I use ... and UTF-32 for most internal processing that I write myself. Let people say UTF-32 is wasteful if they want; I don't tend to store huge amounts of text in memory at once, so the overhead is much less important than one code unit per character.
For performance-critical applications on the other hand, you need to use whichever UTF gives you the correct balance in speed and average storage size for your data.
If you have very large amounts of data, you'll be sensitive to cache overruns. Enough so, that UTF-32 may be disqualified from the start. I have encountered systems for which that was true.
If your 'per character' operations are based on parsing for ASCII symbols, e.g. HTML parsing, then both UTF-8 and UTF-16 allow you to process your data directly, w/o need to worry about the longer sequences.
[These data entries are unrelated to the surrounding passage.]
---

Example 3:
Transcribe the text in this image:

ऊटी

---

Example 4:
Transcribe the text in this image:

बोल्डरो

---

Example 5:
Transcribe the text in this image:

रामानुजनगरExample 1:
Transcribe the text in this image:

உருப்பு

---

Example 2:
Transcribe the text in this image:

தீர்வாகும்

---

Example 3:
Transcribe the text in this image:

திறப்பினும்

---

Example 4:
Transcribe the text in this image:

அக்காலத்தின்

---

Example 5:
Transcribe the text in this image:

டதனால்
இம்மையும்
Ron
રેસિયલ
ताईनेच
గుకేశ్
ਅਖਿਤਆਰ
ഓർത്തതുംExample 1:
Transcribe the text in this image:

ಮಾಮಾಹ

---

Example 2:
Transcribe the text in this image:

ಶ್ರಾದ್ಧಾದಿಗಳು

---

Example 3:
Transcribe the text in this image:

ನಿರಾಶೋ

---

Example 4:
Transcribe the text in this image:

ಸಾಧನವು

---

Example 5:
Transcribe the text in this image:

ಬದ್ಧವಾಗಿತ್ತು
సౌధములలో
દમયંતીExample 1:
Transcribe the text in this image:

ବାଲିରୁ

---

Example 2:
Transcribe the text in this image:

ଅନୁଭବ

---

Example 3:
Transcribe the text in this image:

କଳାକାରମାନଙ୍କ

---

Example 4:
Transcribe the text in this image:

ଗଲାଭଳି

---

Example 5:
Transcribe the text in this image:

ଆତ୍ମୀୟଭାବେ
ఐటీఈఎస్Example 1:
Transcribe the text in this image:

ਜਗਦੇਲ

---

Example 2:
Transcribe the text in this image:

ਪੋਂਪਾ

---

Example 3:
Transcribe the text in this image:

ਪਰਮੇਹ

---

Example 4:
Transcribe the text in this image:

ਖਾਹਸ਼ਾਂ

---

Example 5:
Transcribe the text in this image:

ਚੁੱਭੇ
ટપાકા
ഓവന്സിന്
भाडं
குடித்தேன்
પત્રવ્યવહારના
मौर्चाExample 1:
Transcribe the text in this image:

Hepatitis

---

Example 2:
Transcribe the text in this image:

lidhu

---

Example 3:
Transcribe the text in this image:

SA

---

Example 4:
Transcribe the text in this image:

For such tasks, it may be that some processors will work faster if working in 32-bit chunks.
However, many 'inner loop' algorithms, such as copy, can be implemented using native machine words, handling multiple characters, or parts of characters, at once, independent of the UTF.
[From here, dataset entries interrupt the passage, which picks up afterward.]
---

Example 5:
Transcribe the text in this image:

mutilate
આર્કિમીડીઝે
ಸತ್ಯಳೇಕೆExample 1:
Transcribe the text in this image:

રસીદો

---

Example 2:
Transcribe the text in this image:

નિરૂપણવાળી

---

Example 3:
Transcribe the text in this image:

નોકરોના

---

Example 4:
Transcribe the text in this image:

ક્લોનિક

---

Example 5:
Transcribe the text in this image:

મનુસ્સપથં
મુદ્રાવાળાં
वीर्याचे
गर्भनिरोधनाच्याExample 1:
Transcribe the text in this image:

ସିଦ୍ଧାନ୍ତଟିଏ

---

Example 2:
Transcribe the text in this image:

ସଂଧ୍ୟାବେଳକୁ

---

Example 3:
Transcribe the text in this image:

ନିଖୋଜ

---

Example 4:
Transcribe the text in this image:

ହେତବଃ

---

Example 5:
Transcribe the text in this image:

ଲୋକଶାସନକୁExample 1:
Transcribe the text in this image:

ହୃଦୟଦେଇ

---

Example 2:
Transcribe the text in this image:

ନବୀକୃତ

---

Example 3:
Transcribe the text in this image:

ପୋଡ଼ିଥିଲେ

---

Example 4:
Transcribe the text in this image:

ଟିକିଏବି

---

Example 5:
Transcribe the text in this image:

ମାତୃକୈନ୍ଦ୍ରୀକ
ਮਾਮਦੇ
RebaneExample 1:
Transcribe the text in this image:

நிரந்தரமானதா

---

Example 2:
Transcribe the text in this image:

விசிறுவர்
And even in those situations, the savings from that better not be offset by cache limitations.
A simplistic model of the 'cost' for UTF-16 over UTF-32 would consider
1) 1 extra test per character (to see whether it's a surrogate)
2) special handling every 100 to 1000 characters (say 10 instructions)
3) additional cost of accessing 16-bit registers (per character)
4) reduction in cache misses (each the equivalent of many instructions)
5) reduction in disk access (each the equivaletn of many many instructions)
For many operations, e.g. string length, both 1, and 2 are no-ops, so you need to apply a reduction factor based on the mix of operations you do perform, say 50%-75%.
For many processors, item 3 is not an issue.
For 4 and 5, the multiplier is somewhere in the 100s or 1000s, for each occurrence depending on the architecture. Their relative weight depends not only on cache sizes, but also on how many other instructions per character are performed. For text scanning operations, their cost does predominate with large data sets.
Given this little model and some additional assumptions about your own project(s), you should be able to determine the 'nicest' UTF for your own performance-critical case.
A./